Les trois bateaux de pêche taïwanais ont été retirés des récifs de Pointe-aux-Sables et de Bain-des-Dames. Pour autant, les pêcheurs de la région ne sont pas contents, car ils disent avoir constaté de gros dégâts causés à la barrière de corail. Ils invitent le centre de recherches d’Albion à venir faire un constat des lieux. Le Syndicat des pêcheurs envisage de porter plainte à la police dans les jours à venir.
Après le Weng Hung Dar 168 et le Maan Yu Feng 1, le Maan Yu Feng 168 a été retiré des récifs de Pointe-Tortue, à Bain-des-Dames, vendredi dernier. Les opérations en vue de renflouer les trois bateaux de pêche taïwanais, échoués respectivement les 22 et 23 février dernier, auront duré presque un mois. Si le pire a pu être évité, des questions subsistent cependant au sujet des traces d’hydrocarbures aperçues jusqu’à Baie-du-Tombeau, et capturées par des images vidéo.
Toutefois, l’état des récifs sur les lieux du naufrage des trois bateaux taïwanais suscite des interrogations. Judex Rampaul, président du Syndicat des pêcheurs, fait état de beaucoup de dégâts causés sur place. « Des pêcheurs ont plongé et je peux vous dire que la situation est catastrophique. J’invite les experts du centre de recherches d’Albion ou du Mauritius Oceanography Institute à venir faire un constat de visu, pour voir si on est en train de dire la vérité », ajoute-t-il.

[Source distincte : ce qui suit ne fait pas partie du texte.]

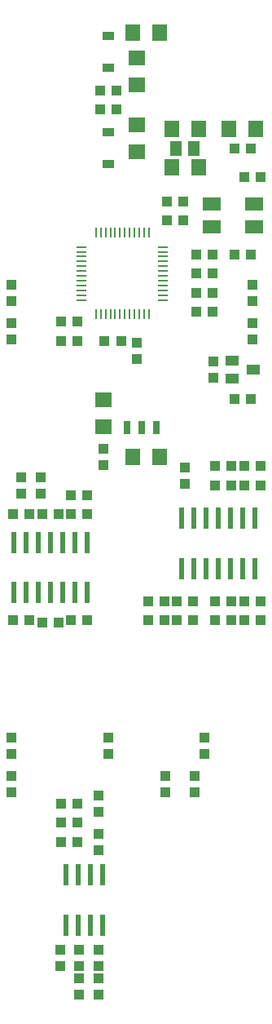
<source format=gbr>
G04 EAGLE Gerber RS-274X export*
G75*
%MOMM*%
%FSLAX34Y34*%
%LPD*%
%INSolderpaste Bottom*%
%IPPOS*%
%AMOC8*
5,1,8,0,0,1.08239X$1,22.5*%
G01*
%ADD10R,1.000000X0.200000*%
%ADD11R,0.200000X1.000000*%
%ADD12R,0.600000X2.200000*%
%ADD13R,1.900000X1.400000*%
%ADD14R,1.100000X1.000000*%
%ADD15R,1.000000X1.100000*%
%ADD16R,0.800000X1.400000*%
%ADD17R,1.600000X1.800000*%
%ADD18R,1.800000X1.600000*%
%ADD19R,1.300000X1.500000*%
%ADD20R,1.220000X0.910000*%
%ADD21R,1.400000X1.000000*%


D10*
X177500Y807500D03*
X177500Y802500D03*
X177500Y797500D03*
X177500Y792500D03*
X177500Y787500D03*
X177500Y782500D03*
X177500Y777500D03*
X177500Y772500D03*
X177500Y767500D03*
X177500Y762500D03*
X177500Y757500D03*
X177500Y752500D03*
D11*
X162500Y737500D03*
X157500Y737500D03*
X152500Y737500D03*
X147500Y737500D03*
X142500Y737500D03*
X137500Y737500D03*
X132500Y737500D03*
X127500Y737500D03*
X122500Y737500D03*
X117500Y737500D03*
X112500Y737500D03*
X107500Y737500D03*
D10*
X92500Y752500D03*
X92500Y757500D03*
X92500Y762500D03*
X92500Y767500D03*
X92500Y772500D03*
X92500Y777500D03*
X92500Y782500D03*
X92500Y787500D03*
X92500Y792500D03*
X92500Y797500D03*
X92500Y802500D03*
X92500Y807500D03*
D11*
X107500Y822500D03*
X112500Y822500D03*
X117500Y822500D03*
X122500Y822500D03*
X127500Y822500D03*
X132500Y822500D03*
X137500Y822500D03*
X142500Y822500D03*
X147500Y822500D03*
X152500Y822500D03*
X157500Y822500D03*
X162500Y822500D03*
D12*
X196900Y526000D03*
X209600Y526000D03*
X222300Y526000D03*
X235000Y526000D03*
X247700Y526000D03*
X260400Y526000D03*
X273100Y526000D03*
X273100Y474000D03*
X260400Y474000D03*
X247700Y474000D03*
X235000Y474000D03*
X222300Y474000D03*
X209600Y474000D03*
X196900Y474000D03*
X21900Y501000D03*
X34600Y501000D03*
X47300Y501000D03*
X60000Y501000D03*
X72700Y501000D03*
X85400Y501000D03*
X98100Y501000D03*
X98100Y449000D03*
X85400Y449000D03*
X72700Y449000D03*
X60000Y449000D03*
X47300Y449000D03*
X34600Y449000D03*
X21900Y449000D03*
X88650Y156000D03*
X88650Y104000D03*
X75950Y156000D03*
X101350Y156000D03*
X114050Y156000D03*
X75950Y104000D03*
X101350Y104000D03*
X114050Y104000D03*
D13*
X228000Y852000D03*
X272000Y852000D03*
X272000Y828000D03*
X228000Y828000D03*
D14*
X20000Y281500D03*
X20000Y298500D03*
X120000Y281500D03*
X120000Y298500D03*
X220000Y281500D03*
X220000Y298500D03*
X20000Y711500D03*
X20000Y728500D03*
X20000Y751500D03*
X20000Y768500D03*
X270000Y711500D03*
X270000Y728500D03*
X270000Y768500D03*
X270000Y751500D03*
D15*
X81500Y420000D03*
X98500Y420000D03*
D14*
X20000Y241500D03*
X20000Y258500D03*
D15*
X38500Y420000D03*
X21500Y420000D03*
D14*
X180000Y241500D03*
X180000Y258500D03*
D15*
X81500Y530000D03*
X98500Y530000D03*
D14*
X210000Y241500D03*
X210000Y258500D03*
D15*
X88500Y210000D03*
X71500Y210000D03*
D14*
X110000Y238500D03*
X110000Y221500D03*
X88500Y190000D03*
X71500Y190000D03*
X110000Y48500D03*
X110000Y31500D03*
X110000Y78500D03*
X110000Y61500D03*
D15*
X90000Y78500D03*
X90000Y61500D03*
D14*
X50000Y551500D03*
X50000Y568500D03*
D15*
X98500Y550000D03*
X81500Y550000D03*
D14*
X38500Y530000D03*
X21500Y530000D03*
D15*
X88500Y230000D03*
X71500Y230000D03*
D14*
X90000Y48500D03*
X90000Y31500D03*
X30000Y551500D03*
X30000Y568500D03*
D15*
X178500Y420000D03*
X161500Y420000D03*
X208500Y440000D03*
X191500Y440000D03*
D14*
X178500Y440000D03*
X161500Y440000D03*
D15*
X208500Y420000D03*
X191500Y420000D03*
X261500Y420000D03*
X278500Y420000D03*
X231500Y440000D03*
X248500Y440000D03*
D14*
X261500Y440000D03*
X278500Y440000D03*
D15*
X231500Y420000D03*
X248500Y420000D03*
X261500Y580000D03*
X278500Y580000D03*
X231500Y560000D03*
X248500Y560000D03*
D14*
X261500Y560000D03*
X278500Y560000D03*
D15*
X231500Y580000D03*
X248500Y580000D03*
D16*
X155000Y620200D03*
X140000Y620200D03*
X170000Y620200D03*
D15*
X211500Y800000D03*
X228500Y800000D03*
D14*
X211500Y780000D03*
X228500Y780000D03*
X198500Y835000D03*
X181500Y835000D03*
X198500Y855000D03*
X181500Y855000D03*
X116500Y710000D03*
X133500Y710000D03*
D15*
X150000Y691500D03*
X150000Y708500D03*
D14*
X228500Y760000D03*
X211500Y760000D03*
X228500Y740000D03*
X211500Y740000D03*
X71500Y730000D03*
X88500Y730000D03*
X71500Y710000D03*
X88500Y710000D03*
D15*
X111500Y950000D03*
X128500Y950000D03*
D17*
X174000Y590000D03*
X146000Y590000D03*
D18*
X115000Y621000D03*
X115000Y649000D03*
D17*
X274000Y930000D03*
X246000Y930000D03*
X214000Y930000D03*
X186000Y930000D03*
X186000Y890000D03*
X214000Y890000D03*
D19*
X190500Y910000D03*
X209500Y910000D03*
D15*
X111500Y970000D03*
X128500Y970000D03*
D14*
X115000Y581500D03*
X115000Y598500D03*
D20*
X120000Y893750D03*
X120000Y926250D03*
X120000Y993750D03*
X120000Y1026250D03*
D18*
X150000Y934000D03*
X150000Y906000D03*
X150000Y1004000D03*
X150000Y976000D03*
D14*
X251500Y910000D03*
X268500Y910000D03*
D21*
X271000Y680000D03*
X249000Y689500D03*
X249000Y670500D03*
D14*
X251500Y650000D03*
X268500Y650000D03*
X230000Y688500D03*
X230000Y671500D03*
X251500Y800000D03*
X268500Y800000D03*
X278500Y880000D03*
X261500Y880000D03*
D15*
X110000Y181500D03*
X110000Y198500D03*
X70000Y61500D03*
X70000Y78500D03*
X200000Y578500D03*
X200000Y561500D03*
D14*
X68500Y530000D03*
X51500Y530000D03*
X68500Y418000D03*
X51500Y418000D03*
D17*
X146000Y1030000D03*
X174000Y1030000D03*
M02*

</source>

Il rappelle que ce n’est pas la première fois que des bateaux de pêche étrangers échouent dans cette région. « Que reste-t-il de notre biodiversité ? Que fait-on pour protéger nos récifs ? Il est clair qu’il y a eu négligence dans cette affaire. Pourquoi a-t-on donné l’autorisation aux bateaux de s’approcher alors que la mer était houleuse ? » se demande-t-il.
Judex Rampaul fait également ressortir que deux des trois bateaux de pêche taïwanais ont fait naufrage en plein jour. « On ne peut pas dire qu’on n’avait pas vu les récifs en plein jour. C’est vrai que la mer était houleuse, mais au moins, on aurait pu éviter de s’en approche », s’insurge-t-il.
Estimant qu’il y a eu négligence à plusieurs niveaux, le Syndicat des pêcheurs prévoit de porter plainte à la police bientôt. « Il y avait également 90 tonnes de diesel sur l’un des bateaux. Est-on autorisé à transporter autant de diesel en mer ? Quelle était la capacité du réservoir ? » maintient-il.
Judex Rampaul regrette également qu’aucune considération n’ait été accordée aux pêcheurs des régions concernées, qui n’ont pu pratiquer leurs activités pendant les opérations. « Il y avait des interdictions sur 1 km2 autour des deux sites. Où le pêcheur qui a un permis pour cette région va-t-il travailler ? Au moins, on aurait pu leur accorder une aide, surtout que le coût de la vie a grandement augmenté ces derniers temps. » Une lettre dans ce sens a été adressée au ministre de la Pêche, Sudheer Maudhoo.
Le Syndicat des pêcheurs est soutenu dans cette bataille par l’activiste Ivan Bibi. Ce dernier a aussi porté plainte à la police pour négligence, suivant l’échouement des trois bateaux de pêche taïwanais. Il s’est dit solidaire des pêcheurs. « Tout comme le gouvernement vient en aide aux planteurs lorsqu’il y a des cyclones et des fortes pluies, il doit aussi soutenir les pêcheurs financièrement dans cette épreuve. Quitte à ce que l’assurance lui rembourse l’argent dépensé par la suite », fait-il comprendre.
Judex Rampaul invite les autorités compétentes à faire un constat des lieux sur les sites des naufrages dans les plus brefs délais. Il souhaite surtout que le rapport soit rendu public. Il est également critique envers ceux qui ont assuré les opérations. Selon lui, les barrages flottants n’ont pas été placés aux bons endroits, ce qui aurait permis aux hydrocarbures de s’échapper.